[Excerpted data]

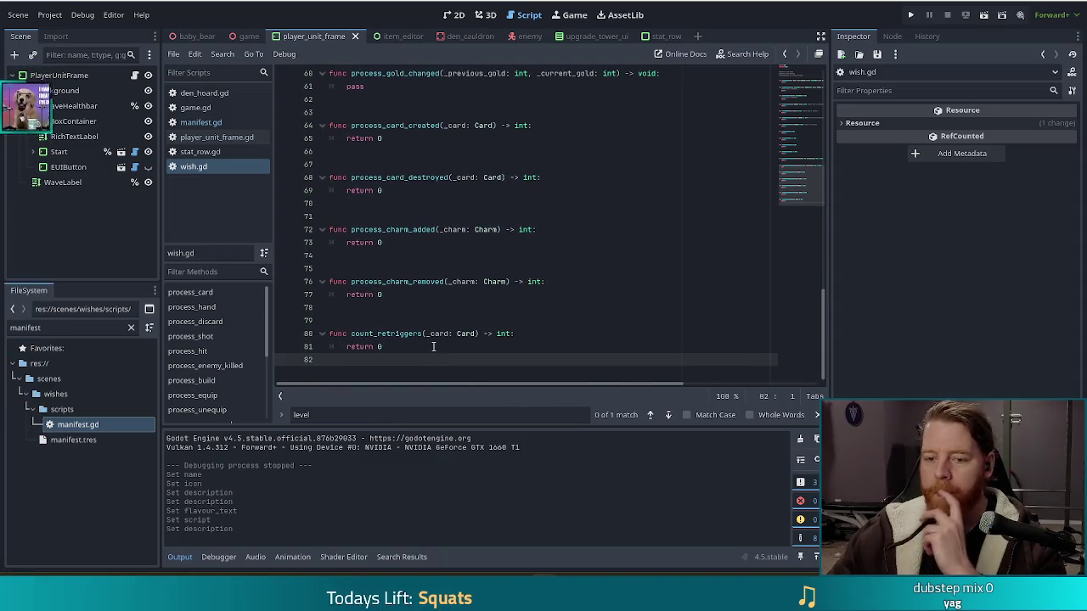
pyautogui.press('Return')
pyautogui.press('Return')
# Write 'func process_stir() -> int:' with 'return 0' at the end of wish.gd and save
pyautogui.write('fu')
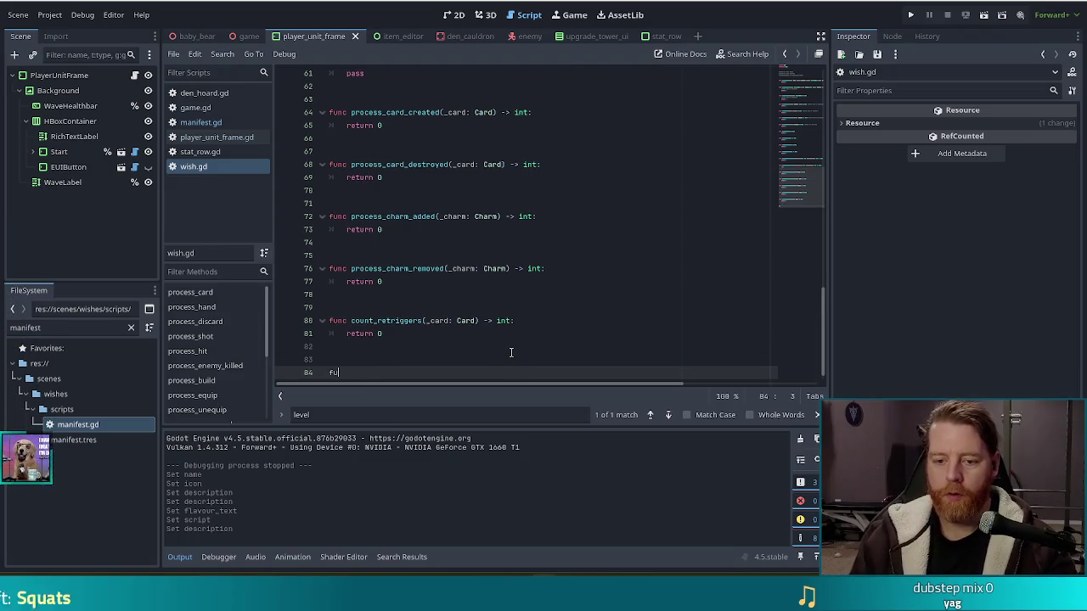
pyautogui.write('nc ')
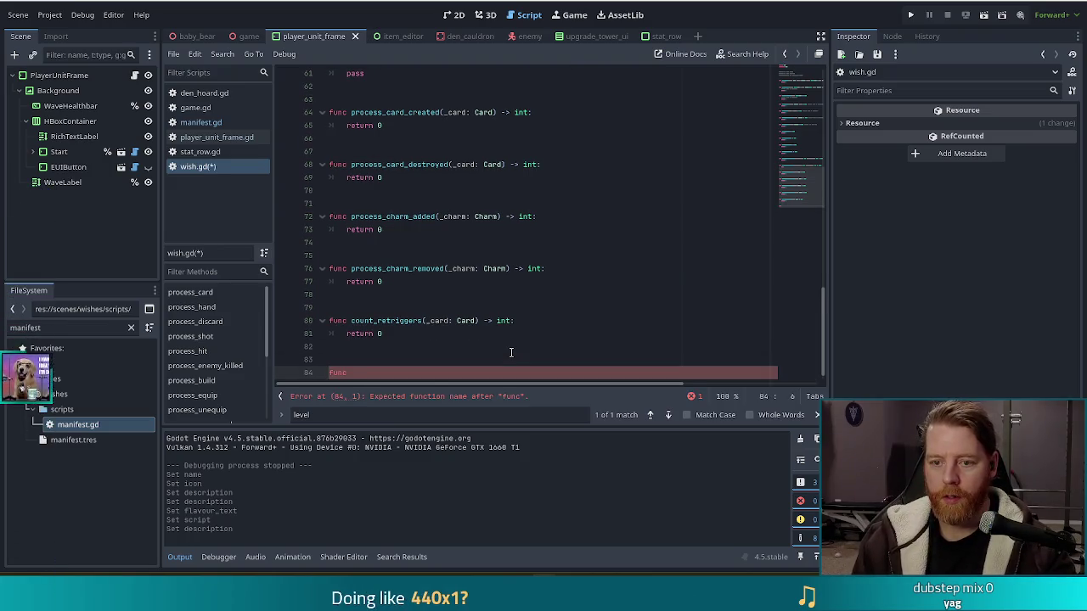
pyautogui.write('process_stir')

[/Excerpted data]

### Description of the task
Go through the records line by line, and copy each line that holds the string "pyautogui".

### Your solution
pyautogui.press('Return')
pyautogui.press('Return')
pyautogui.write('fu')
pyautogui.write('nc ')
pyautogui.write('process_stir')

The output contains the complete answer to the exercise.